▶ [DOCUMENT EXCERPT]
________

Human Security System
The locked-in reality of the human
The Human Security System is the name given to the perceptual, conceptual and temporal constraints that make a humanly organized reality appear identical with reality as such. An unattributed course recording reconstructs it as Nick Land's hostile transformation of Kantian critique: the forms that make experience possible are redescribed as a security apparatus that confines thought, feeling and sensation to an inside (Secondary Sources/Audio/The Continental Philosophy of the CCRU/1.5 Human Security System.mp3, 02:00–02:55) speaker unattributed.
The recording uses William Burroughs's One God Universe, or OGU, as a bridge between horror and critique. The OGU programs a single reality and reduces alternatives to negatively marked elements of its own mythos; the course reads this as a fictional diagram of transcendental lock-in rather than merely a theological monopoly (Secondary Sources/Audio/The Continental Philosophy of the CCRU/1.5 Human Security System.mp3, 00:07–01:44) speaker unattributed.

________

▶ [DATA EXCERPT]
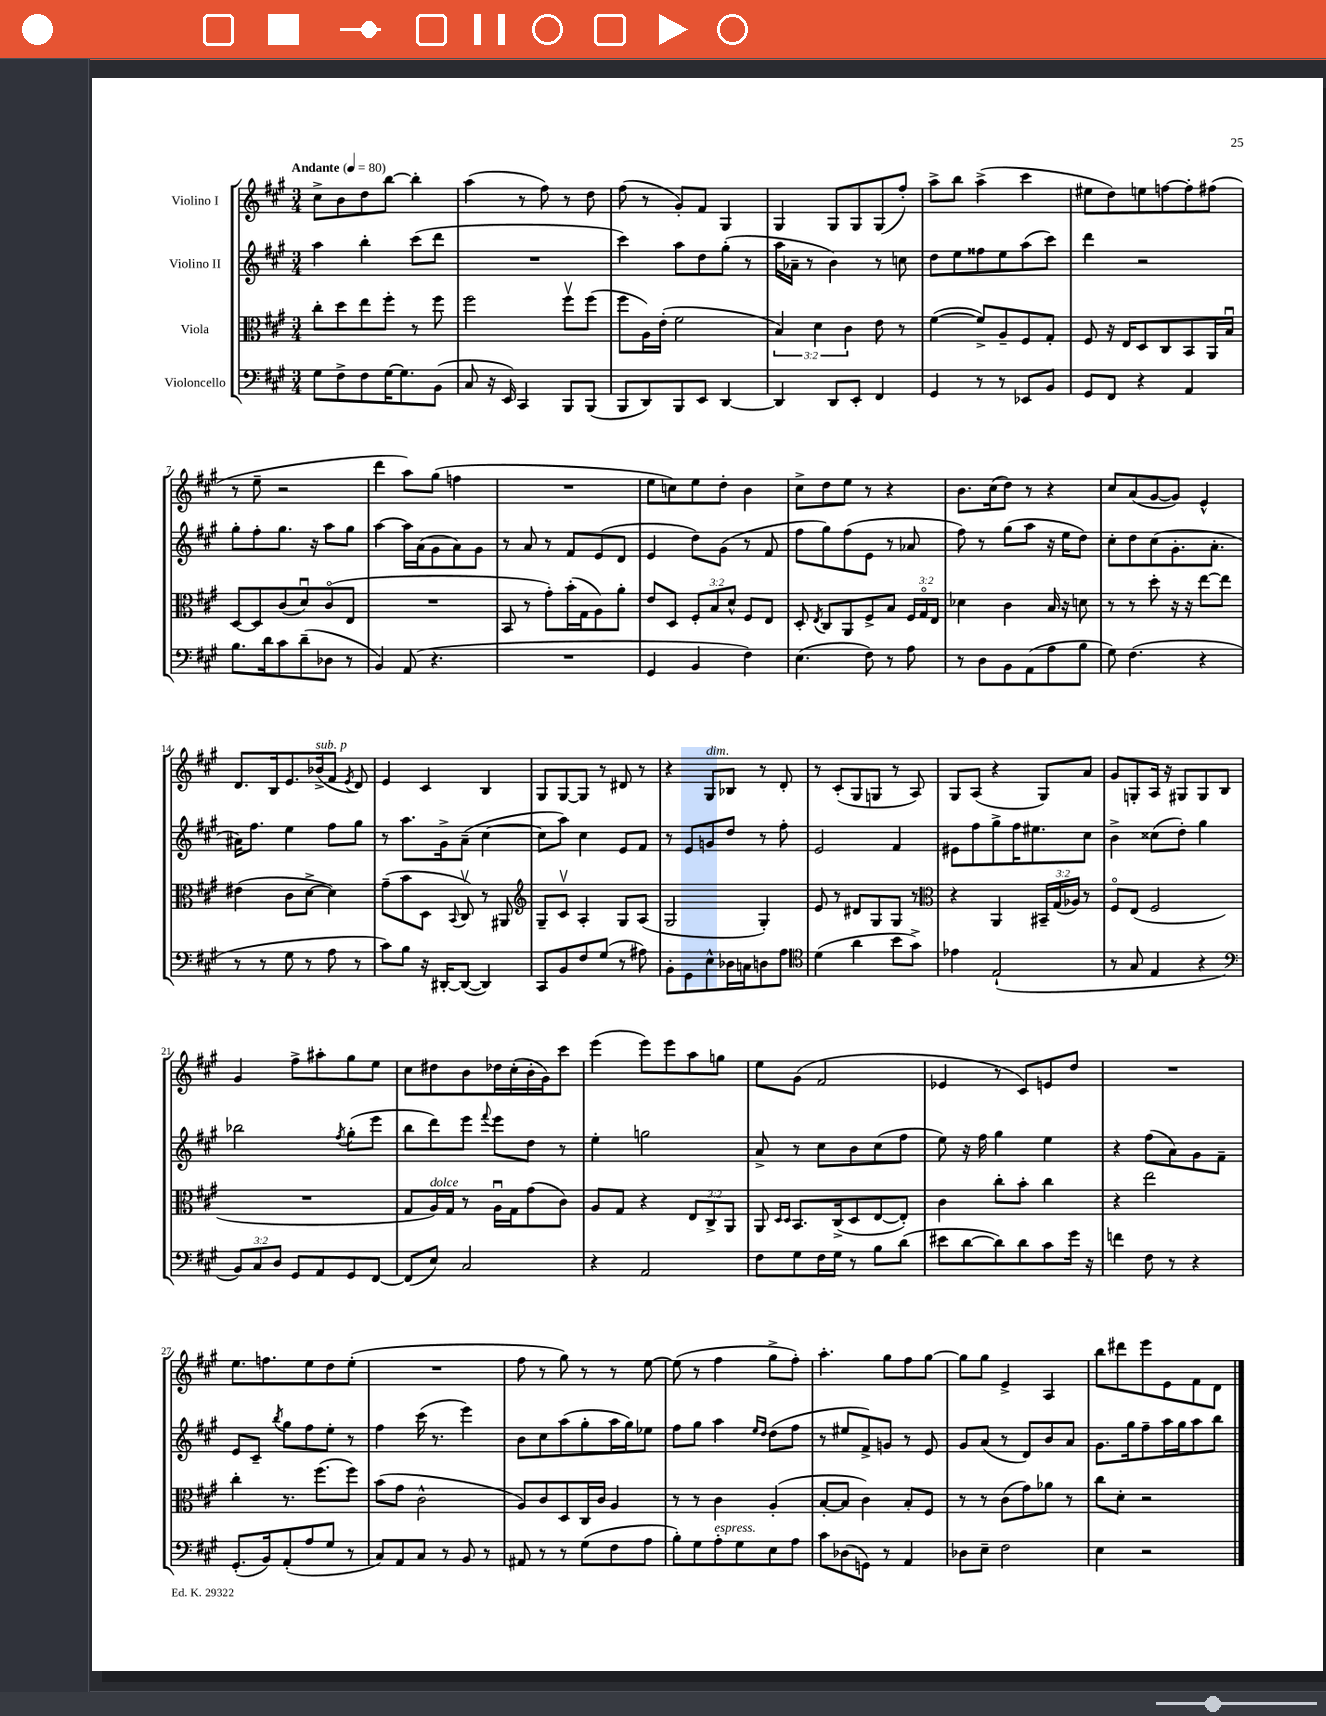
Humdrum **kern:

________

Extract the part of the Human Security System text starting with "The recording uses" and going on through "00:07–01:44) speaker unattributed.", copying it word for word.

The recording uses William Burroughs's One God Universe, or OGU, as a bridge between horror and critique. The OGU programs a single reality and reduces alternatives to negatively marked elements of its own mythos; the course reads this as a fictional diagram of transcendental lock-in rather than merely a theological monopoly (Secondary Sources/Audio/The Continental Philosophy of the CCRU/1.5 Human Security System.mp3, 00:07–01:44) speaker unattributed.